Homage to Homai . the begining -1992

The Economic Times, Sunday 31 May 1992

GALLERY

The woman who shot the best of them

The woman who shot memorable news picture of Gandhi and Nehru, lives today like a recluse in Baroda. She gave up photography she claims ‘when the riff raff came in ‘. Presented alongside are some of her refreshingly innocent work.

(Photofolio can’t be included. Sorry)

THERE WAS A curious report , some forty years ago , in The Statesman- dated May 14 1951. “When Mr Jinnah held his last press conference in Delhi (in 1947) an unknown press photographer caused a stir by toppling off a tall packing case on which she had perched, the better to ‘shoot’ the founder of Pakistan. Mr Jinnah’s frown was transformed into a smile when he saw the culprit was a woman and that, though prone on the floor she had the presence of mind to save her camera and her flashgun from harm … Four years later Mrs. Homai Vyarawalla has become the best known press photographer in the Capital. Efficient and non obstrusive she has rarely been beaten by a male competitor . She is probably the only professional woman press photographer in India. “

Today, Homai Vyarawalla lives in Baroda. Far away from all that bustle and activity. Born in a priestly family in Navasari , she graduated in Economics from St. Xaviers college , Bombay, and also got a diplomafrom the J J School of Arts. During this period she started working with her cousin(whom she married) helping him with his photographic and darkroom work. Her first photographic work was carried in the Illustrated Weekly of India.

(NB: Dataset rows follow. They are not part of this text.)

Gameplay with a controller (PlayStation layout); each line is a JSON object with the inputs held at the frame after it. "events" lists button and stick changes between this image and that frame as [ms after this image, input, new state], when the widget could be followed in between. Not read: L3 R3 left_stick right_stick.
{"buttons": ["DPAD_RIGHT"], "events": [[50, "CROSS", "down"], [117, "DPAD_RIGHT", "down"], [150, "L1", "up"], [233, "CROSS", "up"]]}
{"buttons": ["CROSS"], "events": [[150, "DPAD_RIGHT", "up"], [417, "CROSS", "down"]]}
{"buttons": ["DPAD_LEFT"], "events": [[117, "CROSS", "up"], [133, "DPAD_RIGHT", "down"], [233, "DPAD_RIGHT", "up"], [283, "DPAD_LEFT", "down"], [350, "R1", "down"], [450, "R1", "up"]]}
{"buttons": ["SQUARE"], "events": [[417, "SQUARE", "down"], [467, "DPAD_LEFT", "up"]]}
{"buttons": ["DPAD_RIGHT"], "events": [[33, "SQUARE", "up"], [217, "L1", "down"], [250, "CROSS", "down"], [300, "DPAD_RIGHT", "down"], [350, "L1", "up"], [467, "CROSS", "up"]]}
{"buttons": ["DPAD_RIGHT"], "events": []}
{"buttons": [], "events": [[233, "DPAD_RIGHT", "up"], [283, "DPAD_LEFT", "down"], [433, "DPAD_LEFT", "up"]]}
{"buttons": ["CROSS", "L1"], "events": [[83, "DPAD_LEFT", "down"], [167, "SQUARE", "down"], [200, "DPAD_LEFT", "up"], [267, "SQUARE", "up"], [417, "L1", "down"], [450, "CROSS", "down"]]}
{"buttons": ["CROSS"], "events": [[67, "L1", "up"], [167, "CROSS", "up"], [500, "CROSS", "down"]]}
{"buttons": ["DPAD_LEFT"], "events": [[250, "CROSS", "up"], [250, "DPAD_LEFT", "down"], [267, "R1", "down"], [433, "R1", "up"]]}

Subsequently, the Vyarawallas moed to the British Far Eastern Information Bureau in Delhi with Homai acting as an assistant photographer to her husband. Within a few years, she had made her mark as an intrepid and inspired photojournalist.whoese work was distinguished by its spontaneity and ability to capture and ability to capture personalities in intimate moods.

PHOTOGRPAHS – There are more of them in the world than there are bricks, it is said. Photography, in the myriad of forms it has fathered, has revolutionized and recreated the human mind in more ways than have been studied. Its potential for propaganda is an undisputed fact. But rarely have photographers thought of the responsibility that goes with being a photographer.

Eugene Smith was one who did, resigning twice from LIFE magazine because he did not agree with the way his photographs were used. Misused, really. He had gone on to teach a course for professional photographers - Photography Made Difficult. A photographer was ‘responsible for any misuse of his pics’ he insisted. He is remembered, today, as the patron saint of ‘concerned’ photography and the‘responsible’ photographers.

Homai Vyarawalla is 79 today and, in her heydays, she too has photographed for LIFE magazine. She is forgotten and lives alone far from the city that she once ruled as the foremost press photographer of her time, the first woman photojournalist.

Those were euphoric days of a new and Independent Nation. Politicians were demigods. “They were heroes who had a dignity and self respect. Everyone respected them” she remembers partly explaining why she others had photographed them so much, creating images of majestic mythical supermen. Many of her images have become the icons by which those grand old men – the bapus and the chachas. Photographing the VIPs of the period she literally constructed their importance. Without her no political event was complete. Governor General Rajagopalachari even called her “a new Phenomenon”.

Vyarawalla kept this up till 1970, shooting spontaneous split second frames of the faces that we remember today. She stopped when security around the VIPs made it impossible “ to make any meaningful photographs” And more importantly, when the dignified and respected photographers and politicians of her time were replaced by a bunch of “squabbling newcomers” – photographers and politicians for whom she had no respect. She stopped when “the riff raff came in“ she remembers.

Today her old colleagues remember her as “ 24 carat gold : a thorough professional who had guts and the ethics .” She got out when the go getters came in.